Solomon’s words remind us, first, of the blessings of material wealth. Living hand to mouth is sometimes necessary but rarely wise. It is always better to save for a rainy day and to build one’s wealth so that in times of hardship you have a strong city to which you can flee. In Scripture, it is commendable to acquire wealth. While it is sinful to have a lust for wealth, or to use your wealth to promote wickedness, or to steal from others to gain wealth, it is not sinful to acquire wealth. The rich man’s wealth is his strong cityand is, therefore, a blessing from God.

Solomon’s words also remind us, second, of the blessings of spiritual wealth. It is the man or woman who knows the character and promises of God who will be able to endure times of hardship and suffering in faith. And this type of wealth, spiritual wealth, is a wealth that any child of God can acquire whether he be materially rich or poor.
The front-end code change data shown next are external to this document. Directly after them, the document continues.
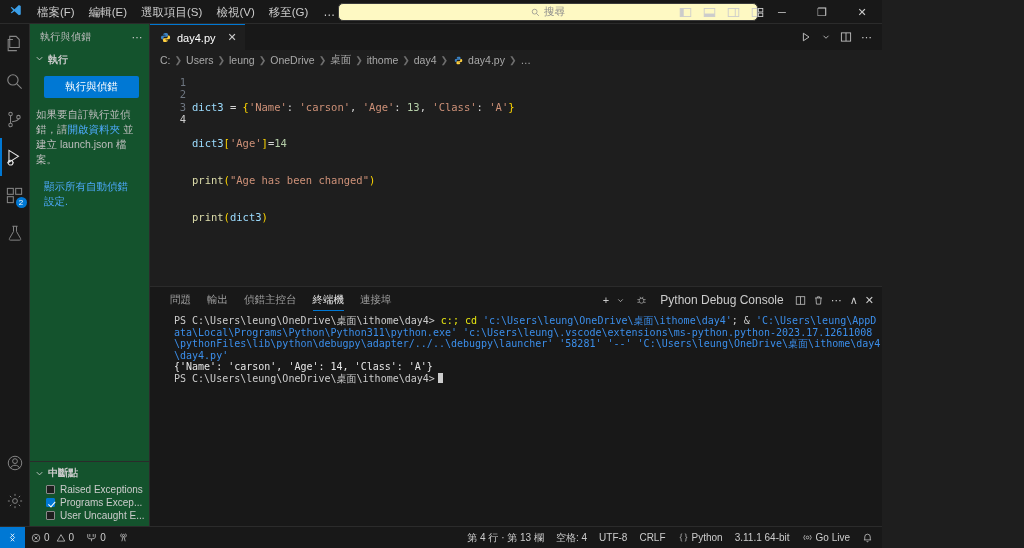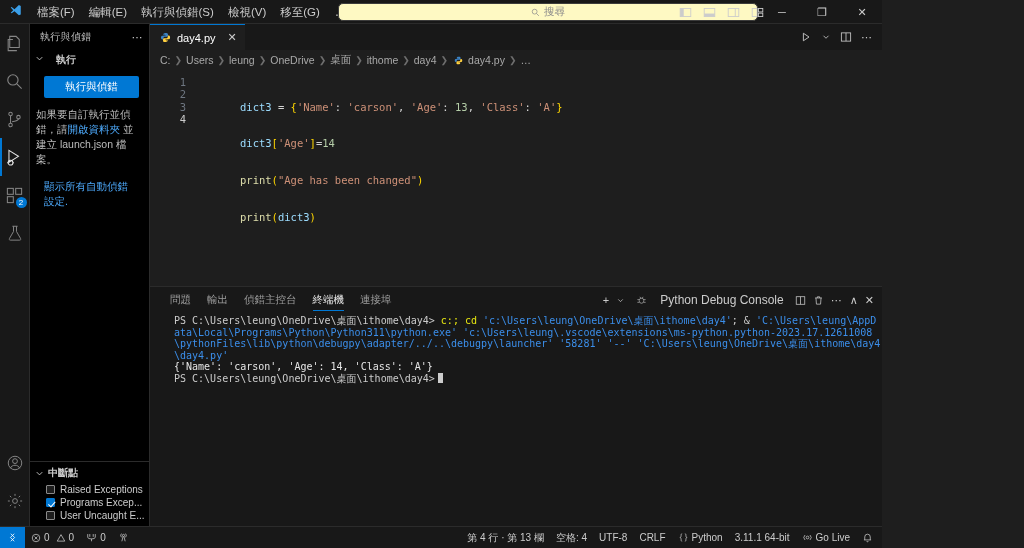--- a/index.html
+++ b/index.html
@@ -52,29 +52,29 @@
     content: ""; position: absolute; left: 0; top: 0; bottom: 0; width: 2px; background: #0078d4;
   }
   .act-badge {
     position: absolute; right: 3px; bottom: 6px; background: #0078d4; color: #fff;
     font-size: 8px; line-height: 11px; min-width: 11px; height: 11px; border-radius: 6px;
     text-align: center; padding: 0 2px;
   }
   .act-spacer { flex: 1; }
 
   
-  .sidebar { width: 120px; background: #000000; flex: 0 0 120px; display: flex; flex-direction: column;
+  .sidebar { width: 120px; background: #14532d; flex: 0 0 120px; display: flex; flex-direction: column;
              border-right: 1px solid #2b2b2b; }
   .sb-header {
     height: 26px; display: flex; align-items: center; justify-content: space-between;
     padding: 0 6px 0 10px;
   }
   .sb-title { font-size: 10px; color: #bbbbbb; letter-spacing: .3px; }
   .sb-dots { color: #cccccc; font-size: 11px; letter-spacing: .5px; }
-  .sb-section { display: flex; align-items: flex-start; gap: 11px; padding: 3px 0 3px 4px; }
+  .sb-section { display: flex; align-items: flex-start; gap: 3px; padding: 3px 0 3px 4px; }
   .sb-section-label { font-size: 10px; color: #cccccc; font-weight: bold; }
   .chev { width: 11px; height: 11px; display: inline-block; }
   .run-btn {
     margin: 6px 10px 0 14px; background: #0078d4; color: #ffffff; border: none;
     height: 22px; font-size: 10.5px; border-radius: 2px; cursor: pointer;
     font-family: "Liberation Sans", sans-serif; display: flex; align-items: center; justify-content: center;
   }
   .sb-desc {
     margin: 9px 12px 0 6px; font-size: 10.5px; color: #bdbdbd; line-height: 15px;
   }
@@ -109,21 +109,21 @@
     height: 20px; display: flex; align-items: center; padding-left: 10px; gap: 3px;
     font-size: 10.5px; color: #a9a9a9; background: #1e1e1e;
   }
   .bc-sep { color: #6e6e6e; font-size: 9px; margin: 0 1px; }
   .bc-item { cursor: pointer; white-space: nowrap; }
 
   .editor { flex: 1; display: flex; overflow: hidden; background: #1e1e1e; position: relative; }
   .gutter { width: 42px; flex: 0 0 42px; padding-top: 6px; text-align: right; }
   .gutter div { font-size: 10.5px; line-height: 12.3px; color: #6e7681; font-family: "DejaVu Sans Mono", monospace; padding-right: 6px; }
   .gutter div.cur { color: #cccccc; }
-  .code { flex: 1; padding-top: 6px; font-family: "DejaVu Sans Mono", monospace; font-size: 10.5px; line-height: 12.3px; white-space: pre; margin-left: 48px; }
+  .code { flex: 1; padding-top: 6px; font-family: "DejaVu Sans Mono", monospace; font-size: 10.5px; line-height: 12.3px; white-space: pre; }
   .code .ln { height: 12.3px; }
   .var { color: #9cdcfe; }
   .op  { color: #d4d4d4; }
   .brc { color: #ffd700; }
   .str { color: #ce9178; }
   .num { color: #b5cea8; }
   .fn  { color: #dcdcaa; }
   .pun { color: #d4d4d4; }
 
   
@@ -166,21 +166,21 @@
 
   <div class="titlebar">
     <div class="vs-logo">
       <svg width="15" height="15" viewBox="0 0 16 16">
           <path fill="#3b9fe8" d="M11.6 1.1 6.9 5.6 3.9 3.3l-1 .5 2.6 2.8L2.9 9.4l1 .5 3-2.3 4.7 4.5 2-.9V2z"></path>
         </svg>
     </div>
     <div class="menu">
       <div class="menu-item">檔案(F)</div>
       <div class="menu-item">編輯(E)</div>
-      <div class="menu-item">執行與偵錯(S)</div>
+      <div class="menu-item">選取項目(S)</div>
       <div class="menu-item">檢視(V)</div>
       <div class="menu-item">移至(G)</div>
       <div class="menu-dots">…</div>
     </div>
     <div class="nav-arrows">
       <span>←</span>
       <span>→</span>
     </div>
     <div class="searchbar">
       <span class="ic">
So Paul writes of the rich: “Command those who are rich in this present age not to be haughty, nor to trust in uncertain riches but in the living God, who gives us richly all things to enjoy. Let them do good, that they may be rich in good works, ready to give, willing to share, storing up for themselves a good foundation for the time to come, that they may lay hold on eternal life” (1 Tim 6:17-19). And James writes of the poor, “Listen, my beloved brethren: Has God not chosen the poor of this world to be rich in faith and heirs of the kingdom which He promised to those who love Him?” (2:5) Spiritual wealth is a strong city which any child of God may acquire by the grace of God.

So what of you? On the one hand, are you endeavoring to store up material wealth in order that you may have a strong city in times of trouble? Are you avoiding debt and endeavoring to save or are you perpetually living hand to mouth? On the other hand, are you endeavoring to store up spiritual wealth? Are you growing in your knowledge of God’s character and promises so that you may be able to weather the tribulations that will come your way in this life? Remember the words of Solomon: “The rich man’s wealth is his strong city; The destruction of the poor is their poverty.”

Reminded of our calling to think of tomorrow and to store up wealth for times of trouble, let us acknowledge that we often fail to do so. And as we confess, let us kneel before the Lord.